Overall, the mainstream culture sees aggression and the imposition of a one-sided mythology and narrative as an exhibition of power. Some create their narratives about us as Lakota and look back at our decision not to conduct total warfare against those who were determined to colonize us as a mistake. However, had we adopted the “total warfare” approach, we would have ceased to be “Lakota,” which means “a friend and ally to all life.” Had we done this, we would have gone against our foundational scientific and governance principles and we would not have been able to fulfill our promise to Unči Maka and the life she supports today, at a time when it is needed more than ever.
Our ancestors made very difficult decisions, thinking seven generations ahead and more for what the world would require and when our Oyate, our sciences, governance systems and our lifeways would be most needed and able to be heard. Our Oyate, and other Indigenous Peoples, have fought – and continue to fight – the effects of genocide and assimilation policies in a world that, up until now, has had little to no ears for sustainability.

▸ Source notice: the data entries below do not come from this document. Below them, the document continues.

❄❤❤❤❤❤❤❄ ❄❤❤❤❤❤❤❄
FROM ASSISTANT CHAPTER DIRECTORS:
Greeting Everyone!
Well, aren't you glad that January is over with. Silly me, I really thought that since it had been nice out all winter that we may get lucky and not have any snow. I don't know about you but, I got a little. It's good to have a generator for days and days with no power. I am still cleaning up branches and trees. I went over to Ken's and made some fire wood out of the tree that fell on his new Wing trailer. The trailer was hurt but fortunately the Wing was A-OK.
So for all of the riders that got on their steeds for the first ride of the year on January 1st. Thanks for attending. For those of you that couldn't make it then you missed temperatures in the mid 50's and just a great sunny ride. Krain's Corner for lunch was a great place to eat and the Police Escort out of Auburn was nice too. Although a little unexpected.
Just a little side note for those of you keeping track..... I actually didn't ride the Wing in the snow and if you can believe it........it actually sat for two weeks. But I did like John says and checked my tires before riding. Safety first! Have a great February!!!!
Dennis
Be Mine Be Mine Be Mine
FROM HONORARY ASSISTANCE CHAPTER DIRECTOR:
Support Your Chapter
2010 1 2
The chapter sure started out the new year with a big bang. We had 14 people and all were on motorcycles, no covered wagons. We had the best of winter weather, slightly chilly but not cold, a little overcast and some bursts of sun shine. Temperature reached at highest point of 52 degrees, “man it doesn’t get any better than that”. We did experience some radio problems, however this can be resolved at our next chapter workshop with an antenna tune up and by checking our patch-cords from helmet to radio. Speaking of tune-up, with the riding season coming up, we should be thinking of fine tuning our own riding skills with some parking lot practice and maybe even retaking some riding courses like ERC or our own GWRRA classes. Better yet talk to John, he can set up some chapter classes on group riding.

We have quietly and steadfastly continued to practice our sciences despite extreme persecution. In secret, in the dark, away from the eyes of those who would silence us. In this, we have managed to preserve the very things our ancestors asked for us to guard and protect. Today, we are in the seventh generation, and it is time to step into the fulfillment of our responsibility to all our relations. As Lakota, we are here, and together with our relatives, other Indigenous Peoples, and our partners and allies around the world from all Nations, we are coming forward to stand for Unči Maka and all life. We will stand for you, your children and your grandchildren. Mitakuye Oyasiŋ (all our relations).